> **Problem description**: A picture-free, exact reproduction of the listing that follows is required.

> **Record extracts**:
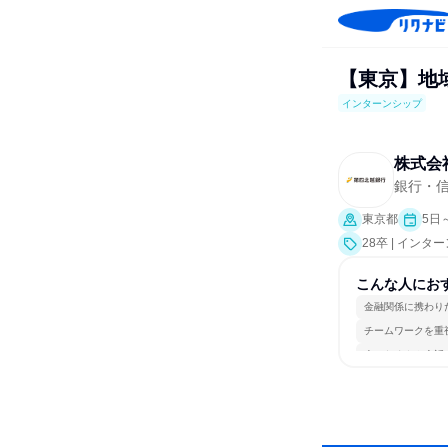
【東京】地
インターンシップ
株式会
銀行・
東京都
5日
28卒 | インタ
こんな人にお
金融関係に携わり
チームワークを重
人とたくさん会話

> **Output of the exercise**:
【東京】地
インターンシップ
株式会
銀行・
東京都
5日
28卒 | インタ
こんな人にお
金融関係に携わり
チームワークを重
人とたくさん会話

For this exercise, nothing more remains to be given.